(SUPPLIED PASSAGE):
James Moyne, Parris Hawkins, Jimmy Iskandar and Michael Armacost

Manufacturing automation, specialized expertise and close collaboration combine to improve product, process and equipment performance.

The migration toward more advanced semiconductor device nodes (< 28nm), with stringent requirements for acceptable device performance, yield and productivity levels, is forcing the nanomanufacturing community to think differently. Manufacturing automation technology suppliers and their device-producer users are recognizing the technological and economic advantages of broader, deeper collaboration throughout the life cycle of production tools.

The latest International Technology Roadmap for Semiconductors (ITRS) Factory Integration (FI) chapter echoes this trend as follows: The rapid increase in FI requirements (e.g., Big Data) and capabilities (e.g., prediction) in recent years has led to a change in the approach to implementing and maintaining FI capabilities. Development and maintenance of emerging capabilities such as PdM (predictive maintenance), VM (virtual metrology), waste management, and utilities management incorporation into fab objectives, requires intimate knowledge of the fab objectives, process, equipment and the capabilities themselves.[1]

Applied Materials has recognized this need, and is responding with a new class of integrated, advanced customer service solutions. These solutions combine Applied’s innovative manufacturing automation software with specialized expertise and extensive equipment and process domain knowledge. Delivered as service solution options for customers covered by an Applied service agreement, they are designed specifically to help customers resolve their toughest production challenges—those with the greatest impact on device performance and yield— faster and more cost-effectively.

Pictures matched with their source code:

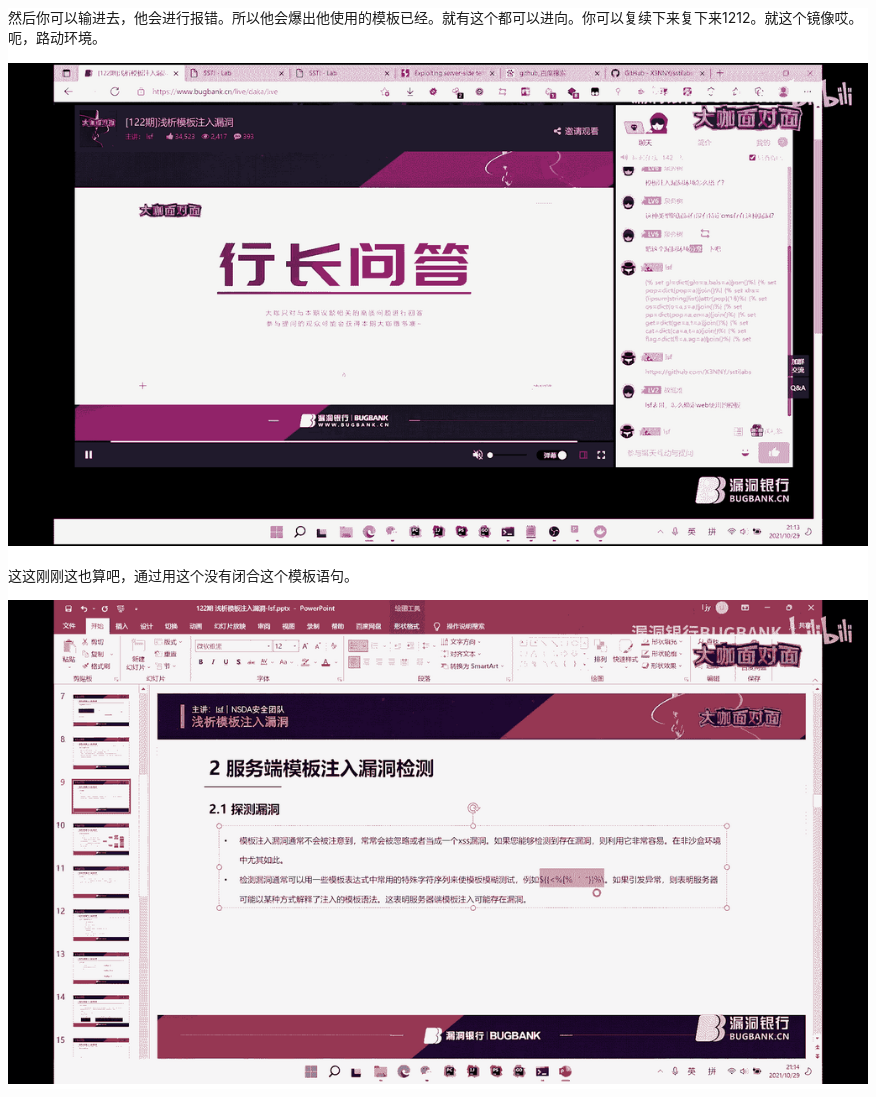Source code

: 然后你可以输进去，他会进行报错。所以他会爆出他使用的模板已经。就有这个都可以进向。你可以复续下来复下来1212。就这个镜像哎。呃，路动环境。



![](img/8cfa5b3d6505182c9824094e07229d8d_47.png)

这这刚刚这也算吧，通过用这个没有闭合这个模板语句。

![](img/8cfa5b3d6505182c9824094e07229d8d_49.png)
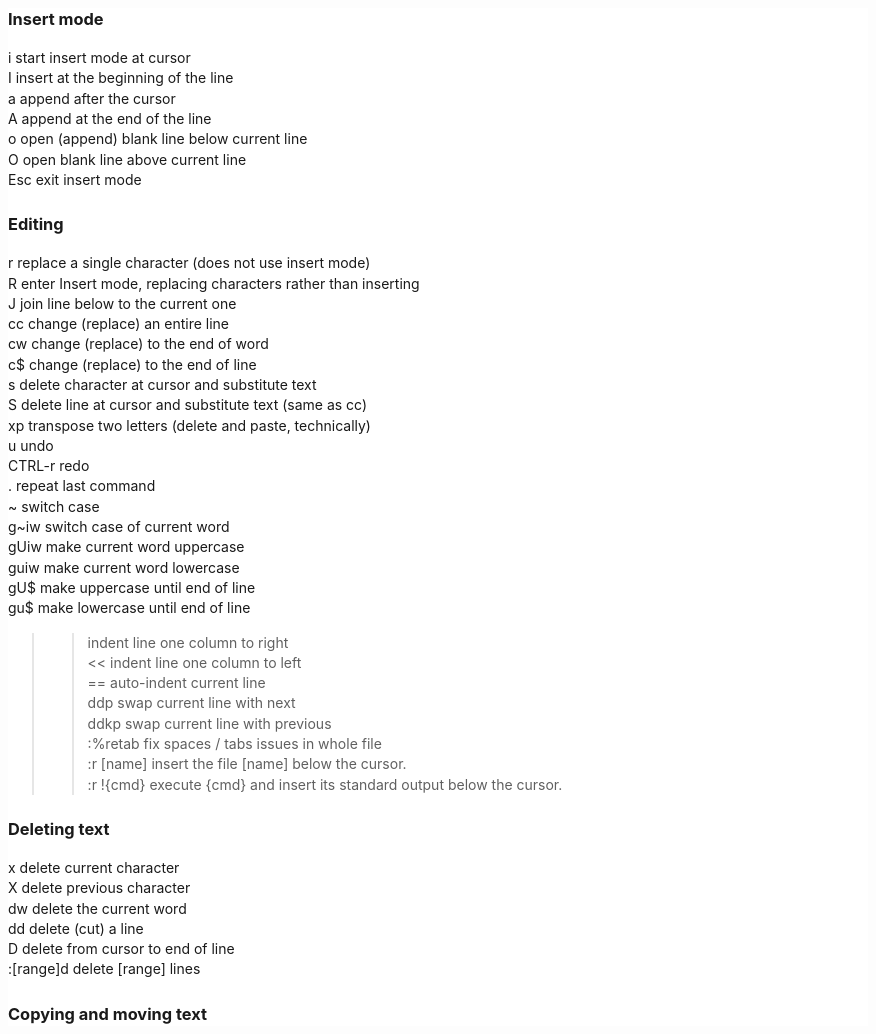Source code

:
### Insert mode

i start insert mode at cursor  
I insert at the beginning of the line  
a append after the cursor  
A append at the end of the line  
o open (append) blank line below current line  
O open blank line above current line  
Esc exit insert mode


### Editing

r replace a single character (does not use insert mode)  
R enter Insert mode, replacing characters rather than inserting  
J join line below to the current one  
cc change (replace) an entire line  
cw change (replace) to the end of word  
c$ change (replace) to the end of line  
s delete character at cursor and substitute text  
S delete line at cursor and substitute text (same as cc)  
xp transpose two letters (delete and paste, technically)  
u undo  
CTRL-r redo  
. repeat last command  
~ switch case  
g~iw switch case of current word  
gUiw make current word uppercase  
guiw make current word lowercase  
gU$ make uppercase until end of line  
gu$ make lowercase until end of line  
>> indent line one column to right  
<< indent line one column to left  
== auto-indent current line  
ddp swap current line with next  
ddkp swap current line with previous  
:%retab fix spaces / tabs issues in whole file  
:r [name] insert the file [name] below the cursor.  
:r !{cmd} execute {cmd} and insert its standard output below the cursor.  


### Deleting text

x delete current character  
X delete previous character  
dw delete the current word  
dd delete (cut) a line  
D delete from cursor to end of line  
:[range]d delete [range] lines  


### Copying and moving text
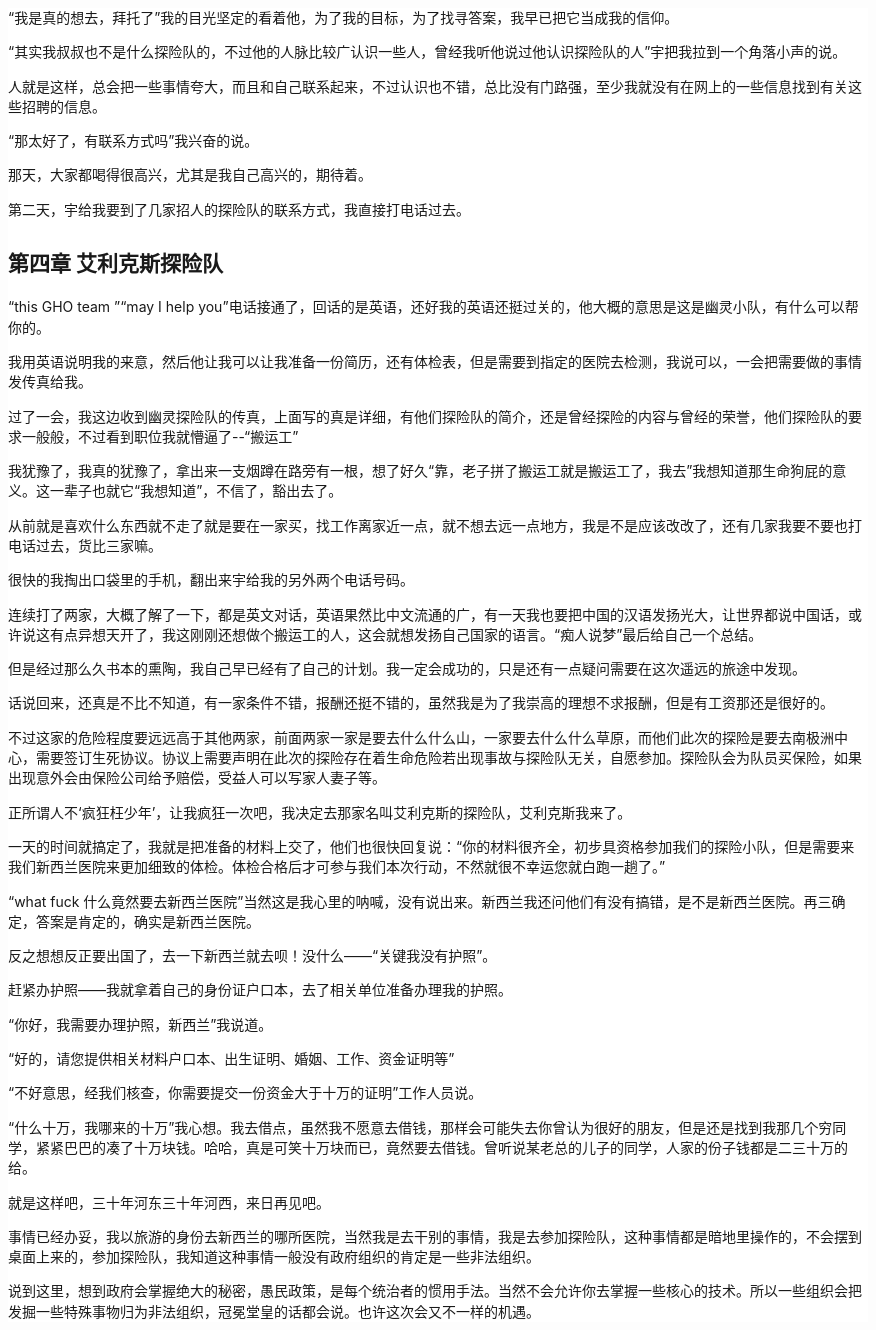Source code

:  “我是真的想去，拜托了”我的目光坚定的看着他，为了我的目标，为了找寻答案，我早已把它当成我的信仰。

 “其实我叔叔也不是什么探险队的，不过他的人脉比较广认识一些人，曾经我听他说过他认识探险队的人”宇把我拉到一个角落小声的说。

 人就是这样，总会把一些事情夸大，而且和自己联系起来，不过认识也不错，总比没有门路强，至少我就没有在网上的一些信息找到有关这些招聘的信息。

 “那太好了，有联系方式吗”我兴奋的说。

 那天，大家都喝得很高兴，尤其是我自己高兴的，期待着。

 第二天，宇给我要到了几家招人的探险队的联系方式，我直接打电话过去。

 

## 第四章 艾利克斯探险队

 “this GHO team ”“may I help you”电话接通了，回话的是英语，还好我的英语还挺过关的，他大概的意思是这是幽灵小队，有什么可以帮你的。

 我用英语说明我的来意，然后他让我可以让我准备一份简历，还有体检表，但是需要到指定的医院去检测，我说可以，一会把需要做的事情发传真给我。

 过了一会，我这边收到幽灵探险队的传真，上面写的真是详细，有他们探险队的简介，还是曾经探险的内容与曾经的荣誉，他们探险队的要求一般般，不过看到职位我就懵逼了--“搬运工”

 我犹豫了，我真的犹豫了，拿出来一支烟蹲在路旁有一根，想了好久“靠，老子拼了搬运工就是搬运工了，我去”我想知道那生命狗屁的意义。这一辈子也就它“我想知道”，不信了，豁出去了。

 从前就是喜欢什么东西就不走了就是要在一家买，找工作离家近一点，就不想去远一点地方，我是不是应该改改了，还有几家我要不要也打电话过去，货比三家嘛。

 很快的我掏出口袋里的手机，翻出来宇给我的另外两个电话号码。

 连续打了两家，大概了解了一下，都是英文对话，英语果然比中文流通的广，有一天我也要把中国的汉语发扬光大，让世界都说中国话，或许说这有点异想天开了，我这刚刚还想做个搬运工的人，这会就想发扬自己国家的语言。“痴人说梦”最后给自己一个总结。

 但是经过那么久书本的熏陶，我自己早已经有了自己的计划。我一定会成功的，只是还有一点疑问需要在这次遥远的旅途中发现。

 话说回来，还真是不比不知道，有一家条件不错，报酬还挺不错的，虽然我是为了我崇高的理想不求报酬，但是有工资那还是很好的。

 不过这家的危险程度要远远高于其他两家，前面两家一家是要去什么什么山，一家要去什么什么草原，而他们此次的探险是要去南极洲中心，需要签订生死协议。协议上需要声明在此次的探险存在着生命危险若出现事故与探险队无关，自愿参加。探险队会为队员买保险，如果出现意外会由保险公司给予赔偿，受益人可以写家人妻子等。

 正所谓人不‘疯狂枉少年’，让我疯狂一次吧，我决定去那家名叫艾利克斯的探险队，艾利克斯我来了。

 一天的时间就搞定了，我就是把准备的材料上交了，他们也很快回复说：“你的材料很齐全，初步具资格参加我们的探险小队，但是需要来我们新西兰医院来更加细致的体检。体检合格后才可参与我们本次行动，不然就很不幸运您就白跑一趟了。”

 “what fuck 什么竟然要去新西兰医院”当然这是我心里的呐喊，没有说出来。新西兰我还问他们有没有搞错，是不是新西兰医院。再三确定，答案是肯定的，确实是新西兰医院。

 反之想想反正要出国了，去一下新西兰就去呗！没什么——“关键我没有护照”。

 赶紧办护照——我就拿着自己的身份证户口本，去了相关单位准备办理我的护照。

 “你好，我需要办理护照，新西兰”我说道。

 “好的，请您提供相关材料户口本、出生证明、婚姻、工作、资金证明等”

 “不好意思，经我们核查，你需要提交一份资金大于十万的证明”工作人员说。

 “什么十万，我哪来的十万”我心想。我去借点，虽然我不愿意去借钱，那样会可能失去你曾认为很好的朋友，但是还是找到我那几个穷同学，紧紧巴巴的凑了十万块钱。哈哈，真是可笑十万块而已，竟然要去借钱。曾听说某老总的儿子的同学，人家的份子钱都是二三十万的给。

 就是这样吧，三十年河东三十年河西，来日再见吧。

 事情已经办妥，我以旅游的身份去新西兰的哪所医院，当然我是去干别的事情，我是去参加探险队，这种事情都是暗地里操作的，不会摆到桌面上来的，参加探险队，我知道这种事情一般没有政府组织的肯定是一些非法组织。

 说到这里，想到政府会掌握绝大的秘密，愚民政策，是每个统治者的惯用手法。当然不会允许你去掌握一些核心的技术。所以一些组织会把发掘一些特殊事物归为非法组织，冠冕堂皇的话都会说。也许这次会又不一样的机遇。
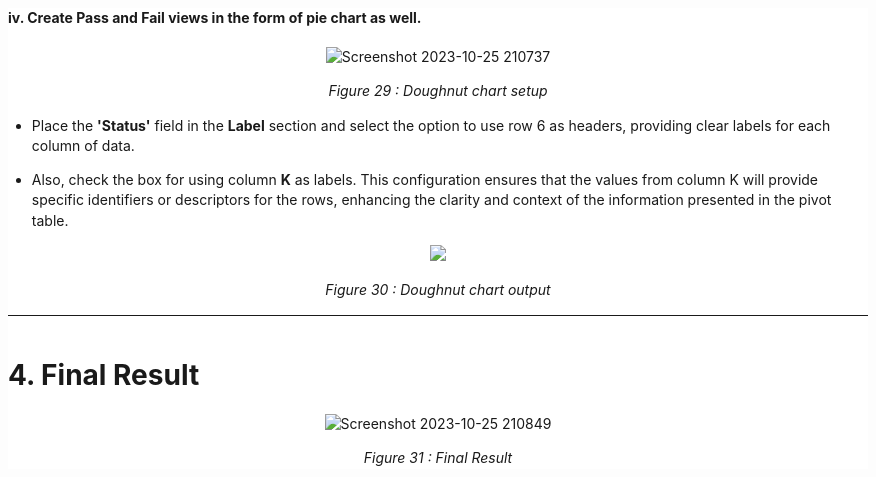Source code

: #### iv. Create Pass and Fail views in the form of pie chart as well.

<p align="center">
<img width="233" alt="Screenshot 2023-10-25 210737" src="https://github.com/drshahizan/HPDP/assets/89633522/49999457-6518-45e2-b130-d0fdee4753e0">
</p>

<div align="center">
    
_Figure 29 : Doughnut chart setup_

</div>

- Place the **'Status'** field in the **Label** section and select the option to use row 6 as headers, providing clear labels for each column of data.

- Also, check the box for using column **K** as labels. This configuration ensures that the values from column K will provide specific identifiers or descriptors for the rows, enhancing the clarity and context of the information presented in the pivot table.

<p align="center">
    <img src="https://github.com/drshahizan/HPDP/assets/89633522/7e105f35-6b3a-49dd-a5ea-b2a2719601be" width = "600">    
</p>

<div align="center">
    
_Figure 30 : Doughnut chart output_

</div>

------------

# 4. Final Result


<p align="center">
    <img width="808" alt="Screenshot 2023-10-25 210849" src="https://github.com/drshahizan/HPDP/assets/89633522/8c059463-bd43-4daa-bdd7-55afedad5025">
</p>

<div align="center">
    
_Figure 31 : Final Result_

</div>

(JOB ITEM A): Swap "collaboration" for "cooperation" in the semiconductor automation passage, and give its text starting at "The migration toward" and ending at "of production tools.".
(JOB ITEM B): Print the lines of the records starting at the line containing "一天的时间就搞定了，我就是把" and ending at the line containing "事情已经办妥，我以旅游的身份", with no changes.
The passage and the records were taken from separate sources.

(ANSWER SPACE A):
The migration toward more advanced semiconductor device nodes (< 28nm), with stringent requirements for acceptable device performance, yield and productivity levels, is forcing the nanomanufacturing community to think differently. Manufacturing automation technology suppliers and their device-producer users are recognizing the technological and economic advantages of broader, deeper cooperation throughout the life cycle of production tools.

(ANSWER SPACE B):
 一天的时间就搞定了，我就是把准备的材料上交了，他们也很快回复说：“你的材料很齐全，初步具资格参加我们的探险小队，但是需要来我们新西兰医院来更加细致的体检。体检合格后才可参与我们本次行动，不然就很不幸运您就白跑一趟了。”

 “what fuck 什么竟然要去新西兰医院”当然这是我心里的呐喊，没有说出来。新西兰我还问他们有没有搞错，是不是新西兰医院。再三确定，答案是肯定的，确实是新西兰医院。

 反之想想反正要出国了，去一下新西兰就去呗！没什么——“关键我没有护照”。

 赶紧办护照——我就拿着自己的身份证户口本，去了相关单位准备办理我的护照。

 “你好，我需要办理护照，新西兰”我说道。

 “好的，请您提供相关材料户口本、出生证明、婚姻、工作、资金证明等”

 “不好意思，经我们核查，你需要提交一份资金大于十万的证明”工作人员说。

 “什么十万，我哪来的十万”我心想。我去借点，虽然我不愿意去借钱，那样会可能失去你曾认为很好的朋友，但是还是找到我那几个穷同学，紧紧巴巴的凑了十万块钱。哈哈，真是可笑十万块而已，竟然要去借钱。曾听说某老总的儿子的同学，人家的份子钱都是二三十万的给。

 就是这样吧，三十年河东三十年河西，来日再见吧。

 事情已经办妥，我以旅游的身份去新西兰的哪所医院，当然我是去干别的事情，我是去参加探险队，这种事情都是暗地里操作的，不会摆到桌面上来的，参加探险队，我知道这种事情一般没有政府组织的肯定是一些非法组织。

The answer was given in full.